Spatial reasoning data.
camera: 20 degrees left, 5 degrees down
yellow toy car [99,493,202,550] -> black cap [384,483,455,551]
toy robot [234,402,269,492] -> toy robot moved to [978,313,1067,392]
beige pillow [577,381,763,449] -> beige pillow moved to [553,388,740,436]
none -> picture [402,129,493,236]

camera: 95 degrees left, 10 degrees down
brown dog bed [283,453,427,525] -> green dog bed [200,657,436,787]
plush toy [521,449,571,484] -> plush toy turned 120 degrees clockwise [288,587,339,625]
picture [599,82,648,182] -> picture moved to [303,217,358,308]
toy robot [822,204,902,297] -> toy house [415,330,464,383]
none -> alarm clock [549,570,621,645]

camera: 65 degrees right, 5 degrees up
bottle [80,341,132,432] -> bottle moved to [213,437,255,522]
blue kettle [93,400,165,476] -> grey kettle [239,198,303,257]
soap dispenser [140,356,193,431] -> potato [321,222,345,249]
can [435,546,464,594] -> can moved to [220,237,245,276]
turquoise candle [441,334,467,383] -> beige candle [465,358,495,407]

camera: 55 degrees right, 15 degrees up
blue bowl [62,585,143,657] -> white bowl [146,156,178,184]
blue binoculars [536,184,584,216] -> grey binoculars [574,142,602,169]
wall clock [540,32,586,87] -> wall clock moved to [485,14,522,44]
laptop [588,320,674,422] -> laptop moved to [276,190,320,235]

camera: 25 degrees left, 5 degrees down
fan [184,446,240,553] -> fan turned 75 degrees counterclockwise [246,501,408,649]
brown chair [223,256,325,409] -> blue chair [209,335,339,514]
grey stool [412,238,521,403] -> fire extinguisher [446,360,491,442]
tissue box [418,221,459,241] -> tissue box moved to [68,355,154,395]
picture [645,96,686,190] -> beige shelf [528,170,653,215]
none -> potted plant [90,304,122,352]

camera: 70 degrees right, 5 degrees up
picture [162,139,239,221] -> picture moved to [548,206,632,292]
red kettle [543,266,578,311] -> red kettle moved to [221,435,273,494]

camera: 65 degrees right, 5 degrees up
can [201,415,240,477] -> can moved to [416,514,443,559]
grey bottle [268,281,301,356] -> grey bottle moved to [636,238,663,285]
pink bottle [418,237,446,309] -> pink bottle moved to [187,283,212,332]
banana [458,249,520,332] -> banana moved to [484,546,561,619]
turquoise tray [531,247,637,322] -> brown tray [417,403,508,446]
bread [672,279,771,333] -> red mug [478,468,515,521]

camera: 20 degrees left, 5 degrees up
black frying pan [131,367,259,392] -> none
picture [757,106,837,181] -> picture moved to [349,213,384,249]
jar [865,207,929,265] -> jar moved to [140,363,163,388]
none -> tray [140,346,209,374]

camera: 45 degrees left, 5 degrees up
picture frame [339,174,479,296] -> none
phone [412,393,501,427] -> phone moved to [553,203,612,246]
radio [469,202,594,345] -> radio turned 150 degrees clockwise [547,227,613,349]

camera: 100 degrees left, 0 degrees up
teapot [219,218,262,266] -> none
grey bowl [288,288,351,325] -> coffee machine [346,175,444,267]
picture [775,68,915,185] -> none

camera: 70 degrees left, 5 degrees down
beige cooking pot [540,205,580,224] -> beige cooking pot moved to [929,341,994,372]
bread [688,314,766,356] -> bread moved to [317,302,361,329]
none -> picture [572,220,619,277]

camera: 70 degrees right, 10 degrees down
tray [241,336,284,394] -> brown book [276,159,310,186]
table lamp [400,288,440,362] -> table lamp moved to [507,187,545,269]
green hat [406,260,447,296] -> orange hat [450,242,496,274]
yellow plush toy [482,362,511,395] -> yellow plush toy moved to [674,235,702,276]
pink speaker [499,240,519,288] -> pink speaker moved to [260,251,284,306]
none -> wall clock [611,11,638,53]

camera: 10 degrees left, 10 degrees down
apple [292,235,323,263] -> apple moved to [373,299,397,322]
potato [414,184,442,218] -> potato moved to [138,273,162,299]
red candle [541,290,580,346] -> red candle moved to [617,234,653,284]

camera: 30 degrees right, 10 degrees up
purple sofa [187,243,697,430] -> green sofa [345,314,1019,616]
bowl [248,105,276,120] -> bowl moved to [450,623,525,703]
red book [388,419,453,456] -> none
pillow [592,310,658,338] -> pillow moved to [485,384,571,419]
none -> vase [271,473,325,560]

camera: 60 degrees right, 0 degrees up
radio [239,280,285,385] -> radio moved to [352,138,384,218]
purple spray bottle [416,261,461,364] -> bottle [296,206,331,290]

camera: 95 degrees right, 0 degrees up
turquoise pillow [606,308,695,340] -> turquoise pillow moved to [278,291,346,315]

TASK INSTRUCTIONS.
Take the lines above from the one containing "none -> potted plant [90,304,122,352]" to the one containing "teapot [219,218,262,266] -> none" and retype them exactly, both ends included, with nothing added.

WORKED SOLUTION.
none -> potted plant [90,304,122,352]

camera: 70 degrees right, 5 degrees up
picture [162,139,239,221] -> picture moved to [548,206,632,292]
red kettle [543,266,578,311] -> red kettle moved to [221,435,273,494]

camera: 65 degrees right, 5 degrees up
can [201,415,240,477] -> can moved to [416,514,443,559]
grey bottle [268,281,301,356] -> grey bottle moved to [636,238,663,285]
pink bottle [418,237,446,309] -> pink bottle moved to [187,283,212,332]
banana [458,249,520,332] -> banana moved to [484,546,561,619]
turquoise tray [531,247,637,322] -> brown tray [417,403,508,446]
bread [672,279,771,333] -> red mug [478,468,515,521]

camera: 20 degrees left, 5 degrees up
black frying pan [131,367,259,392] -> none
picture [757,106,837,181] -> picture moved to [349,213,384,249]
jar [865,207,929,265] -> jar moved to [140,363,163,388]
none -> tray [140,346,209,374]

camera: 45 degrees left, 5 degrees up
picture frame [339,174,479,296] -> none
phone [412,393,501,427] -> phone moved to [553,203,612,246]
radio [469,202,594,345] -> radio turned 150 degrees clockwise [547,227,613,349]

camera: 100 degrees left, 0 degrees up
teapot [219,218,262,266] -> none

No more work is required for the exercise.